-- Begin Records provided --

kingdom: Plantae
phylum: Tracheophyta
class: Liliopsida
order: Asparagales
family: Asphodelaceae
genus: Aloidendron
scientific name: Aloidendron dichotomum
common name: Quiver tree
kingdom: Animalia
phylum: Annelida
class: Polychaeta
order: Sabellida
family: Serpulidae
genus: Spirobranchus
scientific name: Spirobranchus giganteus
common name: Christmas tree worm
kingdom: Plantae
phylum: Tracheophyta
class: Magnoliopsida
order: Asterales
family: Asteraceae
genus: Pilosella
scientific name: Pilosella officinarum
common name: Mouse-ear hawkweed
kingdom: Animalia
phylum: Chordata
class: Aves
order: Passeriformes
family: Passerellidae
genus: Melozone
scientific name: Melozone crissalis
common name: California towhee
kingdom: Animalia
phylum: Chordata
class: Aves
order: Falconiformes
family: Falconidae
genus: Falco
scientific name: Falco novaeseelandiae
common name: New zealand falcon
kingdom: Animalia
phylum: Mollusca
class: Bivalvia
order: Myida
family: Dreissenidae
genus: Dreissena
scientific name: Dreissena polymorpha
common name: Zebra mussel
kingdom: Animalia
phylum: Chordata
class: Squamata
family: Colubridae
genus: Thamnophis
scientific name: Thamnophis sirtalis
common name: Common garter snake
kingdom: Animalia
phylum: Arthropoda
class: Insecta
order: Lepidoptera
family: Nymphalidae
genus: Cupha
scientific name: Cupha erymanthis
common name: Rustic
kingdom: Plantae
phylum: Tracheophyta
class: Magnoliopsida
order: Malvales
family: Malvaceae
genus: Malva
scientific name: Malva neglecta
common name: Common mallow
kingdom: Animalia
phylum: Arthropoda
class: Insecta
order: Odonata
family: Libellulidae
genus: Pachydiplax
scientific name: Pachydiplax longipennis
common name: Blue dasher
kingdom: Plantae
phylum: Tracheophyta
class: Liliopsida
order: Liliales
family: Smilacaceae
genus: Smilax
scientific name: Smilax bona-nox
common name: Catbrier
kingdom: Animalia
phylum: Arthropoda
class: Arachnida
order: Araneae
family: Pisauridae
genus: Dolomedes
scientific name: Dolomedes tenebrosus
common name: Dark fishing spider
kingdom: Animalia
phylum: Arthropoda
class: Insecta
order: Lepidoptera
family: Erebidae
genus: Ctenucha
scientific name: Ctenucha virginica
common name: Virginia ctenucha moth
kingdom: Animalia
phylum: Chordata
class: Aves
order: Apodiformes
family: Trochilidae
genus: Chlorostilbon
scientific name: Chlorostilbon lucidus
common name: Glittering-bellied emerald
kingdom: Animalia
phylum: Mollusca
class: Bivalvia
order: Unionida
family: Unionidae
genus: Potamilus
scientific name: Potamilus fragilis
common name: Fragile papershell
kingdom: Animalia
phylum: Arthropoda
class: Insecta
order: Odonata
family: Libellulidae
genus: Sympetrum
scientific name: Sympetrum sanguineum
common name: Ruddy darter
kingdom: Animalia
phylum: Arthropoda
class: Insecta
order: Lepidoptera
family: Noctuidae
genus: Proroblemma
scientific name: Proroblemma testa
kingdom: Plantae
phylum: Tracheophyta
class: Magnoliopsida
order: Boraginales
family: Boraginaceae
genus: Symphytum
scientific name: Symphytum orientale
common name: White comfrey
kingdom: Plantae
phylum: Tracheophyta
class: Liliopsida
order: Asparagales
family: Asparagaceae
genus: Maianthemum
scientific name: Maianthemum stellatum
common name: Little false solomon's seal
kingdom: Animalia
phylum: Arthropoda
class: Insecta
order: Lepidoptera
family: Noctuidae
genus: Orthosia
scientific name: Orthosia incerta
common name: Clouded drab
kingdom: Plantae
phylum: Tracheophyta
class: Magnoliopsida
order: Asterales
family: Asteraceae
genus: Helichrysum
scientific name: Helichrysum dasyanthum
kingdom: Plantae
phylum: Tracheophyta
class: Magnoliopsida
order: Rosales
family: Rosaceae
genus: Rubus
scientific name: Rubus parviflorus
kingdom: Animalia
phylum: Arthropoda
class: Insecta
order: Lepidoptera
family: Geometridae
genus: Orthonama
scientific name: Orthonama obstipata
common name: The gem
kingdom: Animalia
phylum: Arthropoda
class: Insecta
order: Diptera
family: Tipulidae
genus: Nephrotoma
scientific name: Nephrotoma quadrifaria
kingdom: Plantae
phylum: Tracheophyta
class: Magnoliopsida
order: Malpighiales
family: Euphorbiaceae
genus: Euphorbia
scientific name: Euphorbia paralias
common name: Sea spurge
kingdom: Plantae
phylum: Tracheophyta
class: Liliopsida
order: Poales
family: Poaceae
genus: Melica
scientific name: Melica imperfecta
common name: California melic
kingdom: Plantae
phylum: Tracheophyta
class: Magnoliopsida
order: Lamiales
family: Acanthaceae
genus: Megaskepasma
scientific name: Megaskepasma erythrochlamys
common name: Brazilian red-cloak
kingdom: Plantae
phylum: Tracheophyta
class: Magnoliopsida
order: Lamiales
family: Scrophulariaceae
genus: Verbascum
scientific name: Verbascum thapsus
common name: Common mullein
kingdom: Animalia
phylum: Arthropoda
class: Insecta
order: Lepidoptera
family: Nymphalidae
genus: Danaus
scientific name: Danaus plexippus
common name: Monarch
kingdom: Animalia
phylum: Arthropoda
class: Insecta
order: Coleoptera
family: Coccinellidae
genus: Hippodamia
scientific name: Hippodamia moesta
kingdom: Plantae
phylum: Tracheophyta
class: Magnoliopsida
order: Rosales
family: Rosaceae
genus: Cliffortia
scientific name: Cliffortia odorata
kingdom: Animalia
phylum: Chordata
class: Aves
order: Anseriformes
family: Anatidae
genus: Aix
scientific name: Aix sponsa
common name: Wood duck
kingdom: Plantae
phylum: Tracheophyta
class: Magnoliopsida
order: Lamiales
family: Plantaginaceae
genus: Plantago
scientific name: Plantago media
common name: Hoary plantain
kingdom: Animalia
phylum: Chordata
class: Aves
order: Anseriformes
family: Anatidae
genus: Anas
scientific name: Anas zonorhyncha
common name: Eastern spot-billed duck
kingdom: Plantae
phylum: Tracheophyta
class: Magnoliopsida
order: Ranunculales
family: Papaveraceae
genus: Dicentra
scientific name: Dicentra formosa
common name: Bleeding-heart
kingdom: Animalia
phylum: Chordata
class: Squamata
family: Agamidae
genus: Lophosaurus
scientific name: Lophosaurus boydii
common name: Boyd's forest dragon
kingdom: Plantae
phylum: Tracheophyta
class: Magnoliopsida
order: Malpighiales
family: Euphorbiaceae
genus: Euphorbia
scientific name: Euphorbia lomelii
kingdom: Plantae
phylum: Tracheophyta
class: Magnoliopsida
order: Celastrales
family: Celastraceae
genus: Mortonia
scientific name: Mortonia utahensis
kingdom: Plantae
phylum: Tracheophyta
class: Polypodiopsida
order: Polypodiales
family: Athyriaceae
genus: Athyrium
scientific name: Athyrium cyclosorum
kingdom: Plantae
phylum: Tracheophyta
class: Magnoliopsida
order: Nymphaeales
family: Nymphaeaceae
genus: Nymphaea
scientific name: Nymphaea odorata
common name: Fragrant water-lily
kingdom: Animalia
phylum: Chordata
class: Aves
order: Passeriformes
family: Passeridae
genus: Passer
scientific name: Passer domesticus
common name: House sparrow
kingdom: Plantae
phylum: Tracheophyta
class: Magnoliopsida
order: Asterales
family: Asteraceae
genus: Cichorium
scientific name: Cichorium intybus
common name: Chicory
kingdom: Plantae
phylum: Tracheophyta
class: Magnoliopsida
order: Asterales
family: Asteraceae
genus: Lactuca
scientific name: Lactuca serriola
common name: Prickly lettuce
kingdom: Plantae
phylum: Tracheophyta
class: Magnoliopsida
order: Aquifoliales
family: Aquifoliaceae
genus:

-- End Records provided --

Exercise task =
Lay out the lines of the material from the line containing "scientific name: Nymphaea odorata" through the final line, inclusive, as a Markdown table with the columns Row and Entry. Give each line a row number and omit blank lines.

Problem solution =
| Row | Entry |
|---|---|
| 1 | scientific name: Nymphaea odorata |
| 2 | common name: Fragrant water-lily |
| 3 | kingdom: Animalia |
| 4 | phylum: Chordata |
| 5 | class: Aves |
| 6 | order: Passeriformes |
| 7 | family: Passeridae |
| 8 | genus: Passer |
| 9 | scientific name: Passer domesticus |
| 10 | common name: House sparrow |
| 11 | kingdom: Plantae |
| 12 | phylum: Tracheophyta |
| 13 | class: Magnoliopsida |
| 14 | order: Asterales |
| 15 | family: Asteraceae |
| 16 | genus: Cichorium |
| 17 | scientific name: Cichorium intybus |
| 18 | common name: Chicory |
| 19 | kingdom: Plantae |
| 20 | phylum: Tracheophyta |
| 21 | class: Magnoliopsida |
| 22 | order: Asterales |
| 23 | family: Asteraceae |
| 24 | genus: Lactuca |
| 25 | scientific name: Lactuca serriola |
| 26 | common name: Prickly lettuce |
| 27 | kingdom: Plantae |
| 28 | phylum: Tracheophyta |
| 29 | class: Magnoliopsida |
| 30 | order: Aquifoliales |
| 31 | family: Aquifoliaceae |
| 32 | genus: |